* **Instructions for the task**
Work out the number of lines that hold "your" in the listing, and give that number with no other text.

* **Supplied material**
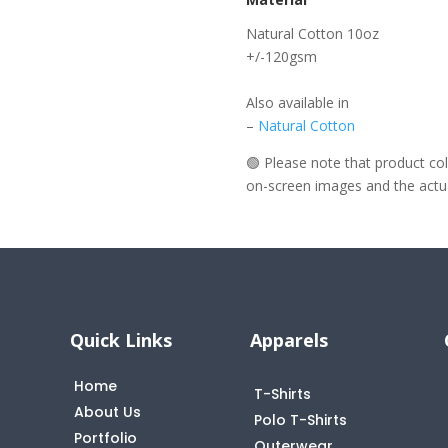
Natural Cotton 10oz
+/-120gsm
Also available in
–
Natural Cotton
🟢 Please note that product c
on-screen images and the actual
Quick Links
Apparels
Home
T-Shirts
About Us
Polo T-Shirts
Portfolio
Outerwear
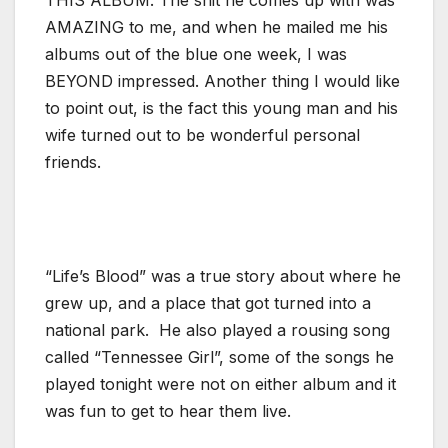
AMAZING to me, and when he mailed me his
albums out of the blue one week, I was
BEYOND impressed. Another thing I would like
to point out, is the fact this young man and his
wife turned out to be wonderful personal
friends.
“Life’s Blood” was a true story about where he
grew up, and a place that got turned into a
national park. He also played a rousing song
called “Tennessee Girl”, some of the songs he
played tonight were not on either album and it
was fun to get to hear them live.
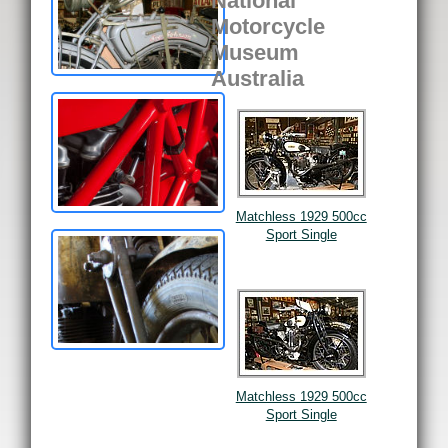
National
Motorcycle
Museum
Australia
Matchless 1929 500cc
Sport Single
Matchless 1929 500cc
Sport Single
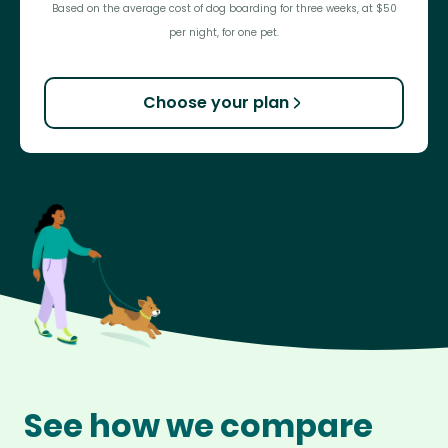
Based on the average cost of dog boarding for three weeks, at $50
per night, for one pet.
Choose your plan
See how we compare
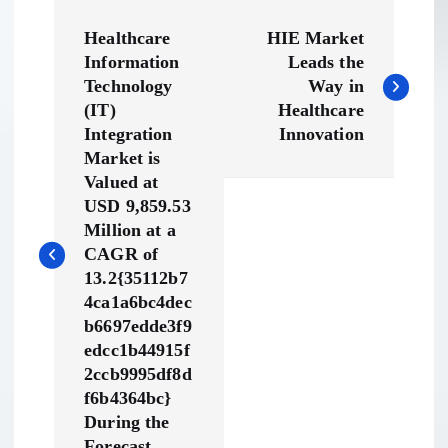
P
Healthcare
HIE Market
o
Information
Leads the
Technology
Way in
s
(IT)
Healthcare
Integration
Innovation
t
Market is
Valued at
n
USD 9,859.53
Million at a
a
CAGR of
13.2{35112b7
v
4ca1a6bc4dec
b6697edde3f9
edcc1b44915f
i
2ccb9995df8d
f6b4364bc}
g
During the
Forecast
==
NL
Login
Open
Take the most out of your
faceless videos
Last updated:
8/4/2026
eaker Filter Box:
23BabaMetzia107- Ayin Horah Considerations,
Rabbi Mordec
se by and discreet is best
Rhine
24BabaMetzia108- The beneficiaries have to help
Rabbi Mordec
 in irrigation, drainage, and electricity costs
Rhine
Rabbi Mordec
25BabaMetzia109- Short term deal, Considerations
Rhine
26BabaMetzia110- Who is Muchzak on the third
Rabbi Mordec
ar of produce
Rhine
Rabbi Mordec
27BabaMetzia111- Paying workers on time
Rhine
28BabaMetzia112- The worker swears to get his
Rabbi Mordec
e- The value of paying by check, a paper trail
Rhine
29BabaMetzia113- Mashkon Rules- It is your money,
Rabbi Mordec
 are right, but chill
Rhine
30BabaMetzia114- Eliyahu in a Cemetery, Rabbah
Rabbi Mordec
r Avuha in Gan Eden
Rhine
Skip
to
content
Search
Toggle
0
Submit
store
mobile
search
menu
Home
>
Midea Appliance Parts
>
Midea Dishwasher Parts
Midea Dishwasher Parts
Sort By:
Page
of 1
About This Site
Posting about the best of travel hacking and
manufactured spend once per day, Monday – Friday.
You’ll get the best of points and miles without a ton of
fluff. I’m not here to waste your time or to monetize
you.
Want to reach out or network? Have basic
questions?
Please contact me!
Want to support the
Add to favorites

* **Expected answer**
4